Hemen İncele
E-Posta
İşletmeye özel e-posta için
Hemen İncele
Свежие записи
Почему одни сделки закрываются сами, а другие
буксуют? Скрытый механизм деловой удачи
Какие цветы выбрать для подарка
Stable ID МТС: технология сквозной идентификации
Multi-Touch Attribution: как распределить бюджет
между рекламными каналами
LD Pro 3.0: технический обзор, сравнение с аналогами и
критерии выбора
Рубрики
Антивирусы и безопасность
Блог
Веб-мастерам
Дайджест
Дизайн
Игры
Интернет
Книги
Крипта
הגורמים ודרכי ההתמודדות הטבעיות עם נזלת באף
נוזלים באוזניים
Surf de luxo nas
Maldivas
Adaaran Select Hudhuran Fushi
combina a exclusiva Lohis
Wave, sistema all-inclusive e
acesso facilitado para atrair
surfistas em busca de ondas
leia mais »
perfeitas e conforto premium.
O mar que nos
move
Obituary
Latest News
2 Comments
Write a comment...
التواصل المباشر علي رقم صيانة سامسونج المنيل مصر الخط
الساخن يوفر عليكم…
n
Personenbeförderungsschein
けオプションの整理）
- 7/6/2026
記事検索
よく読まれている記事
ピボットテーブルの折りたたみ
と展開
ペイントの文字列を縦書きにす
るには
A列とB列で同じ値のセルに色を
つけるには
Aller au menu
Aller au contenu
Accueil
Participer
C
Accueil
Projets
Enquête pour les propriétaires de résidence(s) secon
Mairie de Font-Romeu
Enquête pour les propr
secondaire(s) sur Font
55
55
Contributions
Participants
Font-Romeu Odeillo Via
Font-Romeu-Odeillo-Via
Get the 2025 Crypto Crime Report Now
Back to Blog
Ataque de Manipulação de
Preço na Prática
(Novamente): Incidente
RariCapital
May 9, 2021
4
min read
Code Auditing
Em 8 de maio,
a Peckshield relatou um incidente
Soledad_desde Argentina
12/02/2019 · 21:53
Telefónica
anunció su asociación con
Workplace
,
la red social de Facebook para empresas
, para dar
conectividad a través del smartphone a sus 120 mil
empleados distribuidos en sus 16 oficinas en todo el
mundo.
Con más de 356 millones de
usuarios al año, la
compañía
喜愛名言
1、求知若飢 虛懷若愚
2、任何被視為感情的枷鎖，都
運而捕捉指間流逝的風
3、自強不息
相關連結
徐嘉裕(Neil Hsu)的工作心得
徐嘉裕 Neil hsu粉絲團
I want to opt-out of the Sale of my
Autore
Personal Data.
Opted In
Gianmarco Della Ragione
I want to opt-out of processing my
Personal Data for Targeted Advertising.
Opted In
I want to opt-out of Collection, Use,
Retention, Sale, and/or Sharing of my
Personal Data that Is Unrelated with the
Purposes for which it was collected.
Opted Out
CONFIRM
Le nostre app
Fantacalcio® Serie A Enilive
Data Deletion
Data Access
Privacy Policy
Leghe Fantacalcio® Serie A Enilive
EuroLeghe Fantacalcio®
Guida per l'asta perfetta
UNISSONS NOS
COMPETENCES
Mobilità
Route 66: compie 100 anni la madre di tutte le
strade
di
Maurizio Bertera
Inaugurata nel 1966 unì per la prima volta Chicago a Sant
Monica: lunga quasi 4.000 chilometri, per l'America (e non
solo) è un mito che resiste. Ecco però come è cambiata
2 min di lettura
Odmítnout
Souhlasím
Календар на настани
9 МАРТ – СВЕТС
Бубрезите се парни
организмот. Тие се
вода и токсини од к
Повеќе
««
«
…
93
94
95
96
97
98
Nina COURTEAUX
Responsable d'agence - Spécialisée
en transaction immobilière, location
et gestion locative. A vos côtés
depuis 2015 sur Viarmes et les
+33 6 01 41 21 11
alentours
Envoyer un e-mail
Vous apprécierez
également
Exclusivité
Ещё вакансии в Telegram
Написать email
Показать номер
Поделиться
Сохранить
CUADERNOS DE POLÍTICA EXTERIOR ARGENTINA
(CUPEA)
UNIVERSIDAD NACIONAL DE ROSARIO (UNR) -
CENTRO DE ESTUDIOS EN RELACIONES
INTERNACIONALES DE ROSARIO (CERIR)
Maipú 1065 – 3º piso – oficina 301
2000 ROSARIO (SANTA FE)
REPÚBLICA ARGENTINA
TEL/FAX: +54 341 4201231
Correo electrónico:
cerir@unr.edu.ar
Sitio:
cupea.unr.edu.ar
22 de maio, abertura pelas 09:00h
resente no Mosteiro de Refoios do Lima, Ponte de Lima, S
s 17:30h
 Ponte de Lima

== Exercise prompt ==
Make an exact copy of the material above.

== Problem solution ==
Hemen İncele
E-Posta
İşletmeye özel e-posta için
Hemen İncele
Свежие записи
Почему одни сделки закрываются сами, а другие
буксуют? Скрытый механизм деловой удачи
Какие цветы выбрать для подарка
Stable ID МТС: технология сквозной идентификации
Multi-Touch Attribution: как распределить бюджет
между рекламными каналами
LD Pro 3.0: технический обзор, сравнение с аналогами и
критерии выбора
Рубрики
Антивирусы и безопасность
Блог
Веб-мастерам
Дайджест
Дизайн
Игры
Интернет
Книги
Крипта
הגורמים ודרכי ההתמודדות הטבעיות עם נזלת באף
נוזלים באוזניים
Surf de luxo nas
Maldivas
Adaaran Select Hudhuran Fushi
combina a exclusiva Lohis
Wave, sistema all-inclusive e
acesso facilitado para atrair
surfistas em busca de ondas
leia mais »
perfeitas e conforto premium.
O mar que nos
move
Obituary
Latest News
2 Comments
Write a comment...
التواصل المباشر علي رقم صيانة سامسونج المنيل مصر الخط
الساخن يوفر عليكم…
n
Personenbeförderungsschein
けオプションの整理）
- 7/6/2026
記事検索
よく読まれている記事
ピボットテーブルの折りたたみ
と展開
ペイントの文字列を縦書きにす
るには
A列とB列で同じ値のセルに色を
つけるには
Aller au menu
Aller au contenu
Accueil
Participer
C
Accueil
Projets
Enquête pour les propriétaires de résidence(s) secon
Mairie de Font-Romeu
Enquête pour les propr
secondaire(s) sur Font
55
55
Contributions
Participants
Font-Romeu Odeillo Via
Font-Romeu-Odeillo-Via
Get the 2025 Crypto Crime Report Now
Back to Blog
Ataque de Manipulação de
Preço na Prática
(Novamente): Incidente
RariCapital
May 9, 2021
4
min read
Code Auditing
Em 8 de maio,
a Peckshield relatou um incidente
Soledad_desde Argentina
12/02/2019 · 21:53
Telefónica
anunció su asociación con
Workplace
,
la red social de Facebook para empresas
, para dar
conectividad a través del smartphone a sus 120 mil
empleados distribuidos en sus 16 oficinas en todo el
mundo.
Con más de 356 millones de
usuarios al año, la
compañía
喜愛名言
1、求知若飢 虛懷若愚
2、任何被視為感情的枷鎖，都
運而捕捉指間流逝的風
3、自強不息
相關連結
徐嘉裕(Neil Hsu)的工作心得
徐嘉裕 Neil hsu粉絲團
I want to opt-out of the Sale of my
Autore
Personal Data.
Opted In
Gianmarco Della Ragione
I want to opt-out of processing my
Personal Data for Targeted Advertising.
Opted In
I want to opt-out of Collection, Use,
Retention, Sale, and/or Sharing of my
Personal Data that Is Unrelated with the
Purposes for which it was collected.
Opted Out
CONFIRM
Le nostre app
Fantacalcio® Serie A Enilive
Data Deletion
Data Access
Privacy Policy
Leghe Fantacalcio® Serie A Enilive
EuroLeghe Fantacalcio®
Guida per l'asta perfetta
UNISSONS NOS
COMPETENCES
Mobilità
Route 66: compie 100 anni la madre di tutte le
strade
di
Maurizio Bertera
Inaugurata nel 1966 unì per la prima volta Chicago a Sant
Monica: lunga quasi 4.000 chilometri, per l'America (e non
solo) è un mito che resiste. Ecco però come è cambiata
2 min di lettura
Odmítnout
Souhlasím
Календар на настани
9 МАРТ – СВЕТС
Бубрезите се парни
организмот. Тие се
вода и токсини од к
Повеќе
««
«
…
93
94
95
96
97
98
Nina COURTEAUX
Responsable d'agence - Spécialisée
en transaction immobilière, location
et gestion locative. A vos côtés
depuis 2015 sur Viarmes et les
+33 6 01 41 21 11
alentours
Envoyer un e-mail
Vous apprécierez
également
Exclusivité
Ещё вакансии в Telegram
Написать email
Показать номер
Поделиться
Сохранить
CUADERNOS DE POLÍTICA EXTERIOR ARGENTINA
(CUPEA)
UNIVERSIDAD NACIONAL DE ROSARIO (UNR) -
CENTRO DE ESTUDIOS EN RELACIONES
INTERNACIONALES DE ROSARIO (CERIR)
Maipú 1065 – 3º piso – oficina 301
2000 ROSARIO (SANTA FE)
REPÚBLICA ARGENTINA
TEL/FAX: +54 341 4201231
Correo electrónico:
cerir@unr.edu.ar
Sitio:
cupea.unr.edu.ar
22 de maio, abertura pelas 09:00h
resente no Mosteiro de Refoios do Lima, Ponte de Lima, S
s 17:30h
 Ponte de Lima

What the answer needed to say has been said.